Kyuad listens attentively, and considers what he has heard for a few silent moments after Durgaz has finished. "I see."
Pausing a bit longer, Kyuad's continued ineffable expression breaks for a moment, and as he grins a fleck of dry skin falls from the lines around his mouth. "I see that you have your work cut out for you. I continue to think of the long road ahead without adequate consideration for the present. Perhaps it is because of my obstenance, or my new ...." Kyuad's voice trails off and his stare goes blank. With a stoney look on his face, he pauses for some time before continuing, "I... I do not plan... for death."
Looking back to Durgaz with a fearsom and bewildering look in his eyes, Kyuad continues with a voice that now seems as if to echo from within something larger than his chest, "One day, no matter how you get them there, the orcs of the Thakmûrz must be seen by those who fight against the Shadow as allies, and perhaps as leaders of their own armies of dorns, dwarves, erunsil, and fell. Search your own mind and test me - what I say is true. The future relies on orcs leading the charge against orcs, and nothing at all will cause men like those who live here to follow those dog-riders unless something changes."
Appearing to calm down somewhat, Kyuad adjusts himself and continues, "As soon as possible we should enlist or raise up a scribe to the ranks of the Dulugolauk. You should be the first orcish commander who is able to pass down a reliable written record of his methods, teachings, speeches, and accomplishments.

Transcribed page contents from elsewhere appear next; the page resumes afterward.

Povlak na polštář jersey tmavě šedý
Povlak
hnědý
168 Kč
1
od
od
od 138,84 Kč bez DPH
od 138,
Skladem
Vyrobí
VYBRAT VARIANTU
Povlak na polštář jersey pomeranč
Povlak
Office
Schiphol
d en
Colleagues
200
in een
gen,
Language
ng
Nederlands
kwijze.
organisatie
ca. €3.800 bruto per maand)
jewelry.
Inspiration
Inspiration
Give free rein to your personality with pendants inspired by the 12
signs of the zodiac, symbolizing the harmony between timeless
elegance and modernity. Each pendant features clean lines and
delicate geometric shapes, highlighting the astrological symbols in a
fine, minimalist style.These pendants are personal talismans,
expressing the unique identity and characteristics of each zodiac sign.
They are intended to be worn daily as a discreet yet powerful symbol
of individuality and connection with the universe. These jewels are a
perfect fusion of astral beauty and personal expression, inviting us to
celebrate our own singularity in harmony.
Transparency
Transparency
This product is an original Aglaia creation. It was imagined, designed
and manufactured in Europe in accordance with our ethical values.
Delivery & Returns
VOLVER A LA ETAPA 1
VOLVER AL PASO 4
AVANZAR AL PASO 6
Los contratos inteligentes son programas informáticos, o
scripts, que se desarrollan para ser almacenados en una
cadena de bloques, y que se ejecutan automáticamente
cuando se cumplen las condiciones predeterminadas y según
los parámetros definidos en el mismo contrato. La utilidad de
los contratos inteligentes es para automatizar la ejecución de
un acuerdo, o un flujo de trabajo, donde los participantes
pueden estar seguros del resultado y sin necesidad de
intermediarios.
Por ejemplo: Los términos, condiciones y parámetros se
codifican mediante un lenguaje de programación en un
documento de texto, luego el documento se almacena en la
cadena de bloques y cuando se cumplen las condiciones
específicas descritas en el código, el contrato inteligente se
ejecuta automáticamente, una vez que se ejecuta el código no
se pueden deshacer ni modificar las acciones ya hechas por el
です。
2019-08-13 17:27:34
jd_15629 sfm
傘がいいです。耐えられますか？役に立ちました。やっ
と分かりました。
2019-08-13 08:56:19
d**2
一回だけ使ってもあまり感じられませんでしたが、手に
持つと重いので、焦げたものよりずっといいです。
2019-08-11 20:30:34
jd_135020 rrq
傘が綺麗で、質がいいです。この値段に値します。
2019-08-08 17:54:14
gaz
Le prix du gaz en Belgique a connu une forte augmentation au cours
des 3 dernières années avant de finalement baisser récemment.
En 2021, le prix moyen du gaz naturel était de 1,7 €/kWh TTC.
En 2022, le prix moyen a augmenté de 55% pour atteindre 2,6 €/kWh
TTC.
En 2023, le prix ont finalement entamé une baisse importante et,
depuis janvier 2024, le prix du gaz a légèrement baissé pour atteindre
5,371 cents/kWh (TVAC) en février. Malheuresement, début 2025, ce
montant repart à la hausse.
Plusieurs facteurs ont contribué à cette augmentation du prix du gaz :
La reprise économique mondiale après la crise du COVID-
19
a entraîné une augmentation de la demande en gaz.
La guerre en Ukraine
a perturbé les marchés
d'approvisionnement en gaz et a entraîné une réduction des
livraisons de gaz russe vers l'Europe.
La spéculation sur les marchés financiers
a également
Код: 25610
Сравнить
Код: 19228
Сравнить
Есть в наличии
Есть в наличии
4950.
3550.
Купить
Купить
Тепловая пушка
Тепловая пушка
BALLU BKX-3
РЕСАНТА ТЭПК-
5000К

History has proven that this has been a key element to the survival of the dwarven people and the continued inspiration for all others who share some ability to read. A thousand years from now, the name of Durgaz will continue to teach young orcs of honor if we are diligent in the work of preserving your efforts."
With a nod, Kyuad concludes, "And as for the question of a soldier's inherant value, I'll leave you with something that you and the Dulugolauk should consider: What potential do these orcs have within them, that any other thinking race of people do not?"